Nobel prize medal

Science is in crisis and all its sacred cows are being examined anew.

The problems began with psychology. A so-called “crisis of replication” was revealed, beginning in 2011. Hundreds of researchers worked hard to repeat 100 notable studies. While 97% of the originals had “significant results,” only 36% of the repeats did.

What had been discovered, published in reputable journals and widely cited could not be shown to be true again.

More than half of all findings were basically bunkum, including some that had travelled very far. Perhaps the most famous such example is power poses.

This was a study that got far more attention than its sample size deserved. I remember vividly watching the TED talk (which has now racked up over 9 million views) and being blown away.

The basic theory of power poses was that we can change our self confidence by posing our body confidently. Putting your hand in the air or standing tall with feet wide apart was supposed to raise testosterone and lower cortisol “and perhaps to actually improve confidence and performance in situations such as interviewing for jobs,” the study’s authors wrote. It all sounded very plausible. But, in 2015, a repeat of the original study found no such effect.

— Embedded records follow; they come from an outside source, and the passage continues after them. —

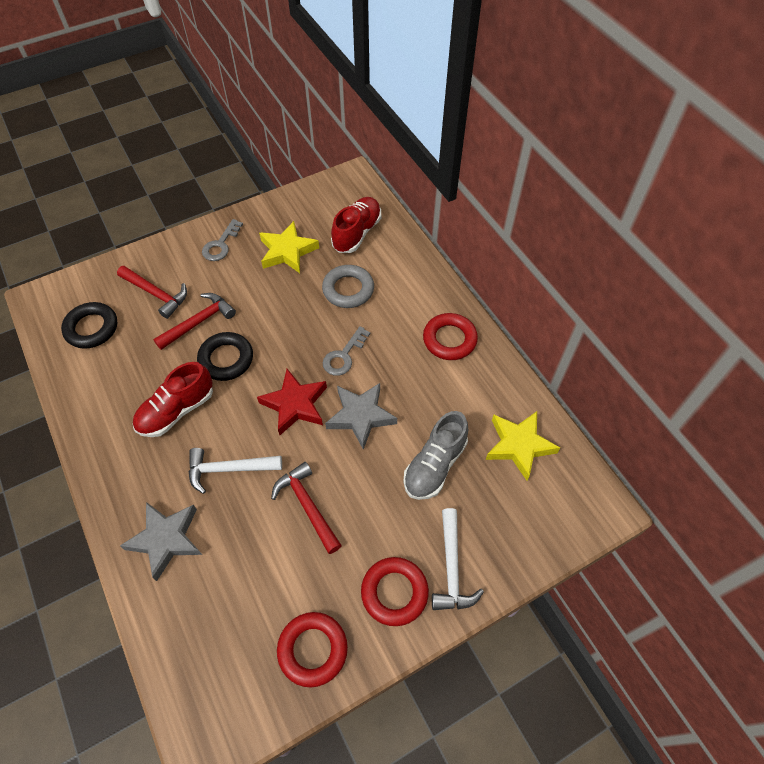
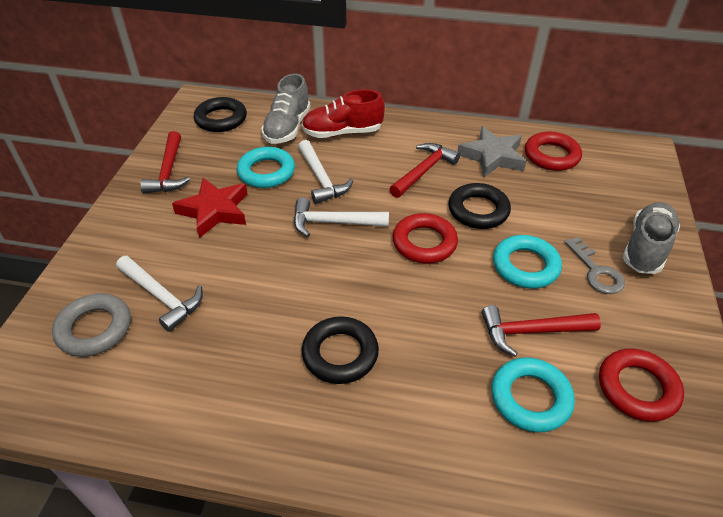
black ring: 2 -> 3
grey key: 2 -> 1
grey shoe: 1 -> 2
grey star: 2 -> 1
red shoe: 2 -> 1
turquoise ring: 0 -> 3
white hammer: 2 -> 3
yellow star: 2 -> 0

The repeat study had 200 participants. The original, just 42. So, all that arm-hoisting before all those job interviews was pointless.

The reasons for the crisis of replication in psychology were many. They included small sample sizes, problematic statistical techniques, funding dependent on finding results, and bias from journals who decided what to publish.

[Nobel Prize does not a presidency make]

It was not long before the rest of science admitted it faced the same problems. The editor of perhaps the world’s pre-eminent medical journal, The Lancet, wrote that science had taken “a turn towards darkness”:

“The case against science is straightforward: much of the scientific literature, perhaps half, may simply be untrue. Afflicted by studies with small sample sizes, tiny effects, invalid exploratory analyses, and flagrant conflicts of interest, together with an obsession for pursuing fashionable trends of dubious importance, science has taken a turn towards darkness.”

One of the most compelling problems in science is the pressure for results.

Journals rarely publish studies that find nothing. If you spend years gathering data and discover none of it fits, the hypotheses you were testing remain unproven. Journals are not inclined to publish that.

And of course, universities will not hire academics who are unpublished. Grants will not be provided to scientists who have made no discoveries. Etc.

In short, the pressure to get results is extreme. As post-doctoral researcher Joseph Hilgard, surveyed by US news-site Vox, said: 

“This causes a conflict of interest: The scientist is in charge of evaluating the hypothesis, but the scientist also desperately wants the hypothesis to be true.”

The fixes proposed are many — funding laboratories rather than studies; rewarding good experiment design, not good experiment results; pre-registering studies so ones that found nothing can’t be hidden away; scrapping scientific journals and publishing findings online in real time.

All these are good ideas — some are a matter of urgency. But will they be enough? The system of rewards for positive results goes to the very heart of science.

Each year the Nobel Foundation awards prizes in physics, chemistry, medicine, literature and peace. (There is also a related prize for economic sciences). A Nobel Prize consists of a solid gold medal, a diploma and 8 million Swedish krona (A$1.2 million).

Nobel Prizes are rarer than Olympic Gold medals, rarer than Academy Awards. Their recipients are venerated, idolised and adulated. At the University of California’s Berkeley campus, special car parks are set aside for the tiny handful of staff that are Nobel laureates.

But Nobel Prize winners are simply brilliant researchers whose hypotheses turned out to be true. At the same time, it is likely many equally brilliant scientists ran equally good experiments, but never quite found the data needed to reject a null hypothesis. (A null hypothesis usually represents the status quo belief about the world.)

Nobel Prizes have other effects on science. The dream of winning one inspires young people to become scientists, and keeps many a scientist in the profession even while the pay is bad, the hours long and the job security poor.

Prizes are a good value way to motivate them. Very cost effective. And of course, Nobel Prizes are obviously not the problem with science per se. But they are by far the most prominent manifestation of the tendency to reward results rather than good practice.

A wholesale change to science might include — just as a suggestion — the establishment of an even larger prize for exemplary scientific practice in replicating studies. Or a special, even larger prize for running dozens of high-powered experiments on highly plausible hypotheses and coming up with nothing.